───── RECORDS FOR THE TASK

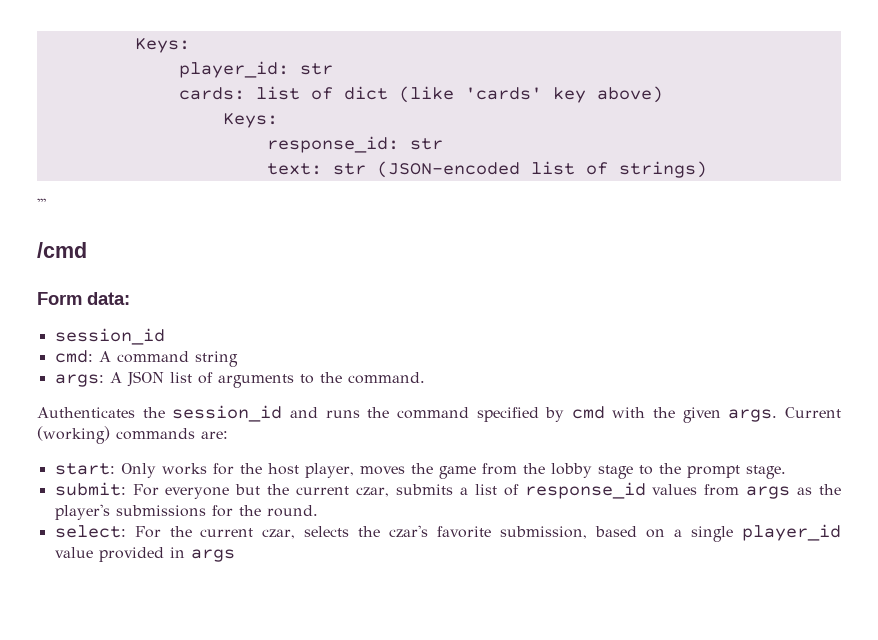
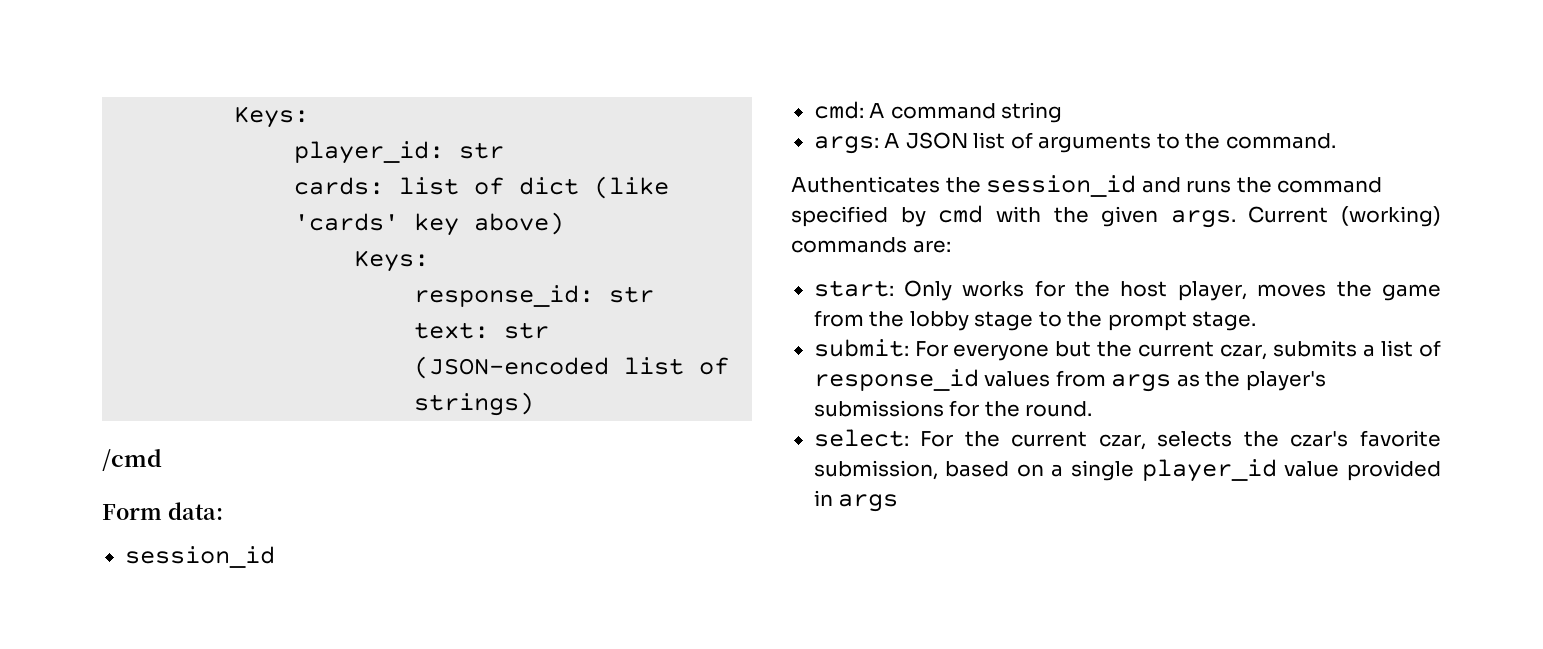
[37,198,46,210] // ''' -> (535, 404) none

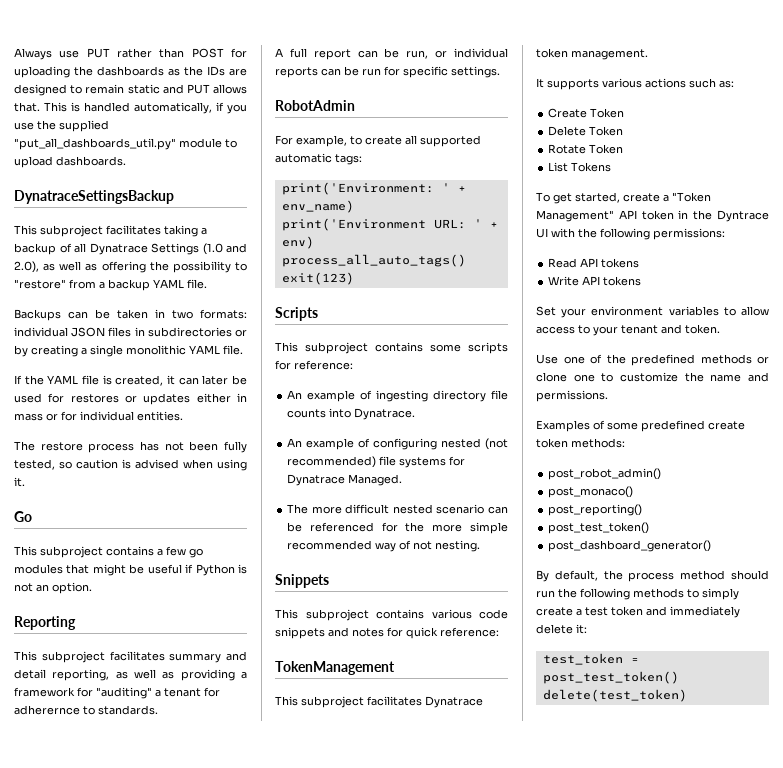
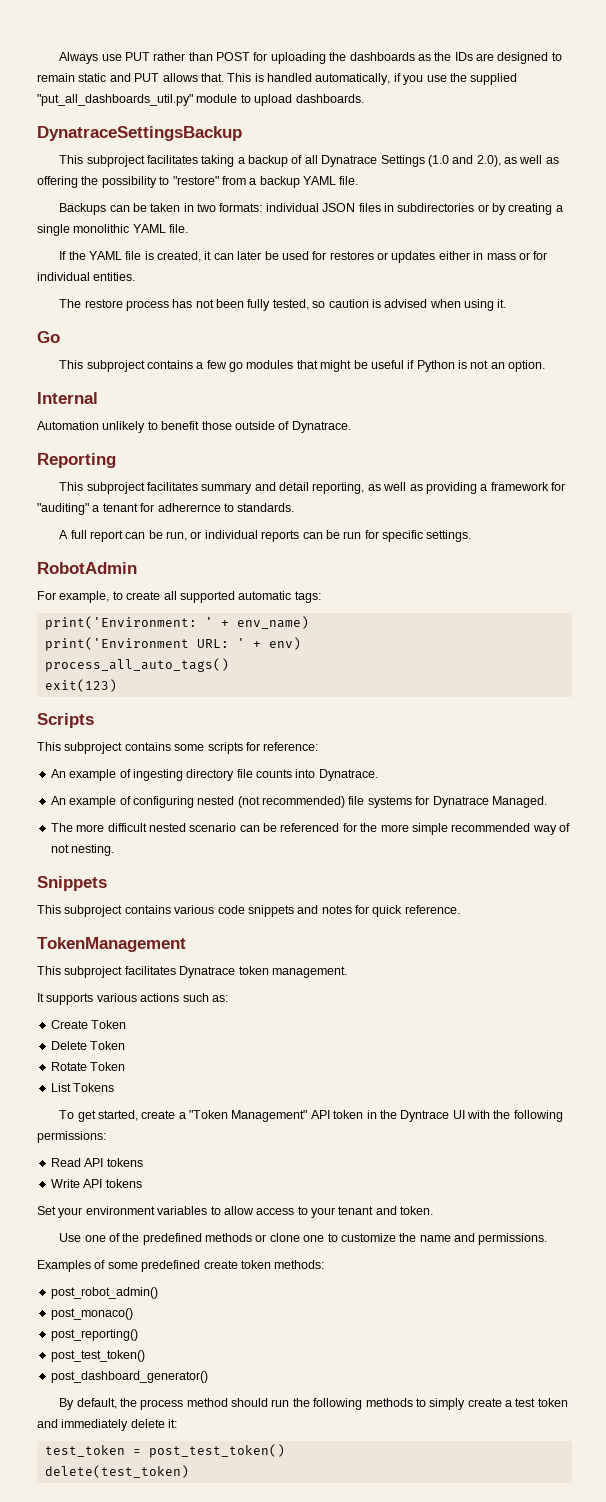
(92, 588) none -> [37,392,98,404] [37,421,351,433] // Internal // Automation unlikely to benefit those outside of Dynatrace.
[440,627,499,637] reference: -> [404,905,460,914] reference.

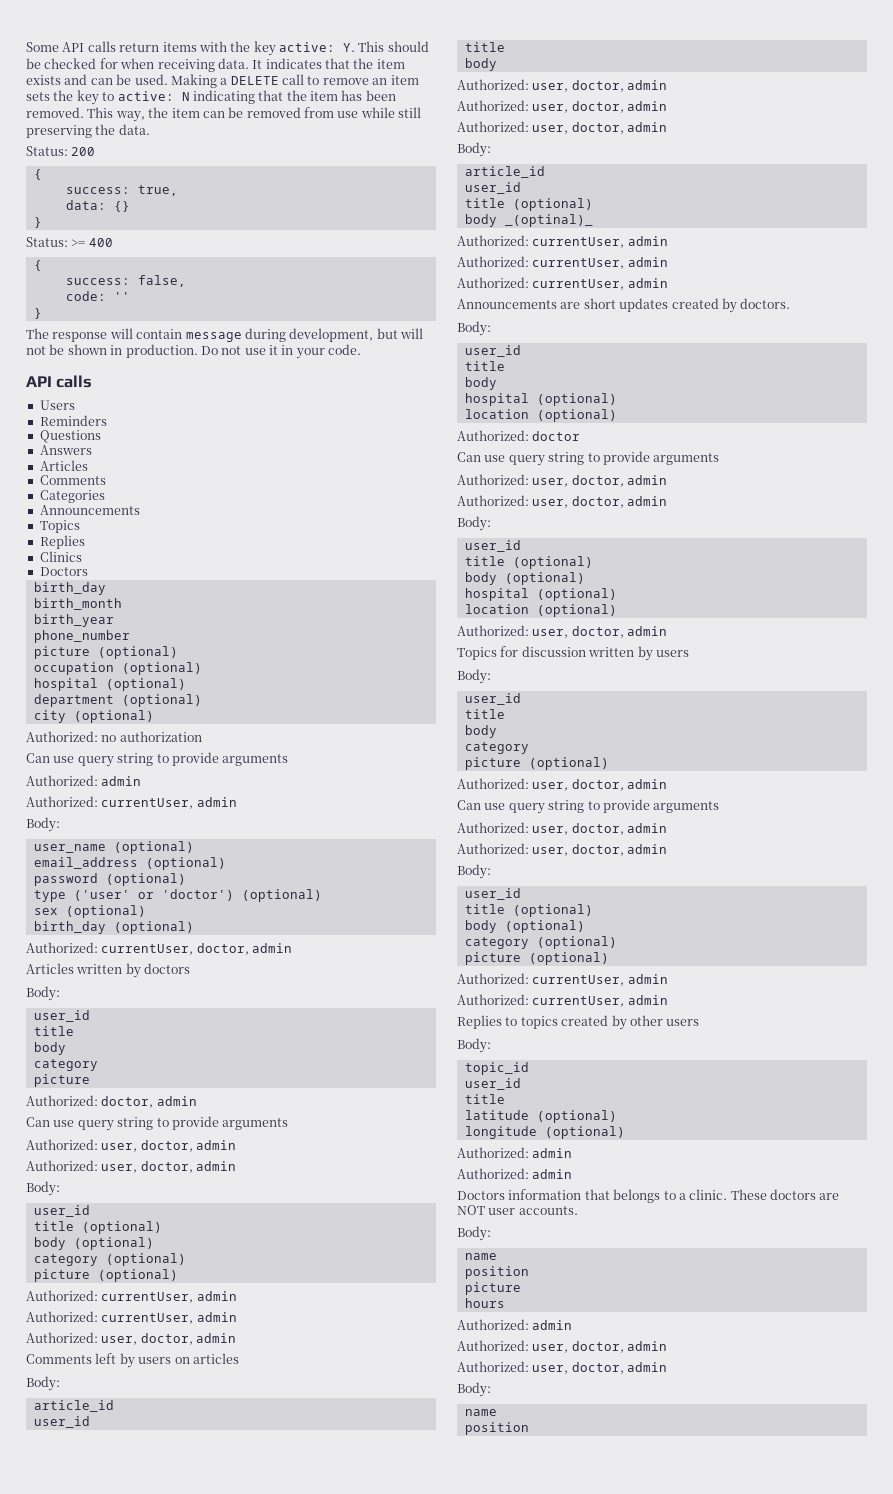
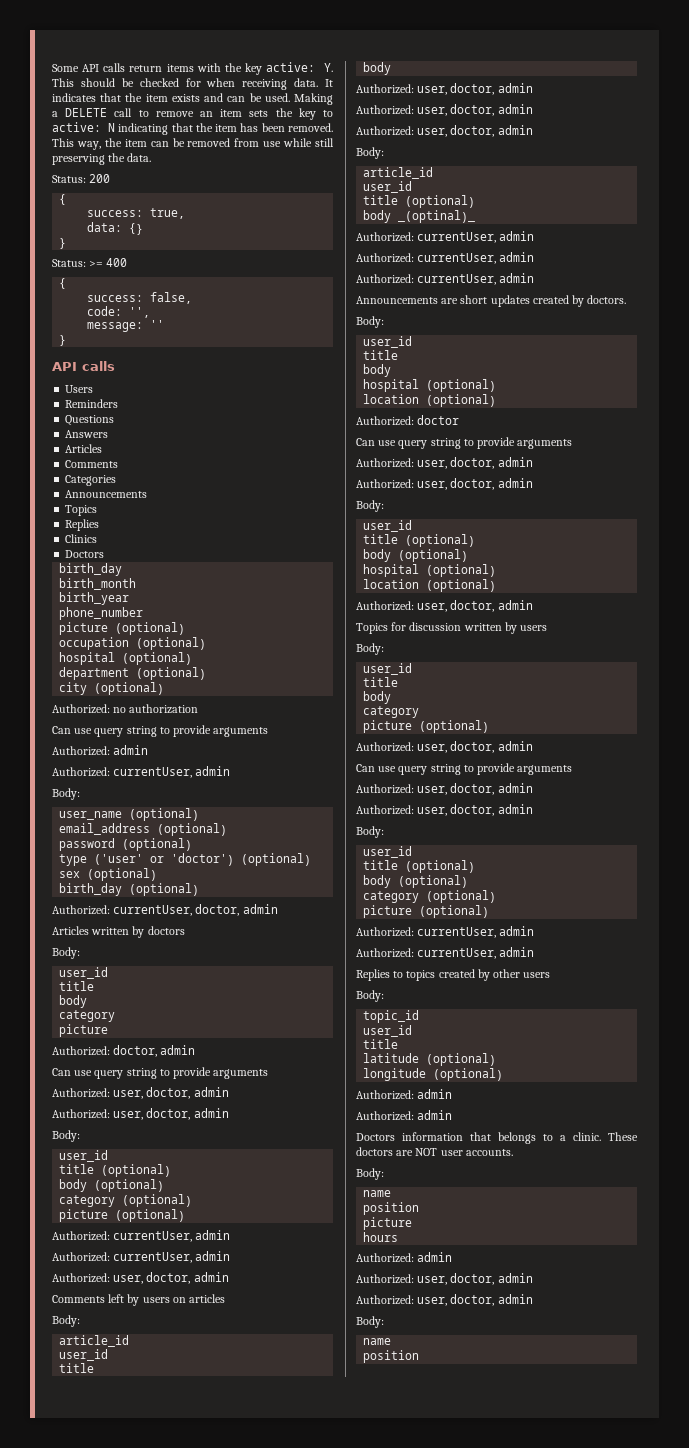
(106, 296) none -> [129,307,151,318] [87,322,144,332] '', // message:
[26,328,423,342] [26,344,362,359] // The response will contain message during development, but will not be shown in production. Do not use it in your code. -> (67, 340) none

──────────

WHAT TO WORK ON
Excluding pictures, print all lines above exactly.

SOLVED EXERCISE
[37,198,46,210] // ''' -> (535, 404) none

(92, 588) none -> [37,392,98,404] [37,421,351,433] // Internal // Automation unlikely to benefit those outside of Dynatrace.
[440,627,499,637] reference: -> [404,905,460,914] reference.

(106, 296) none -> [129,307,151,318] [87,322,144,332] '', // message:
[26,328,423,342] [26,344,362,359] // The response will contain message during development, but will not be shown in production. Do not use it in your code. -> (67, 340) none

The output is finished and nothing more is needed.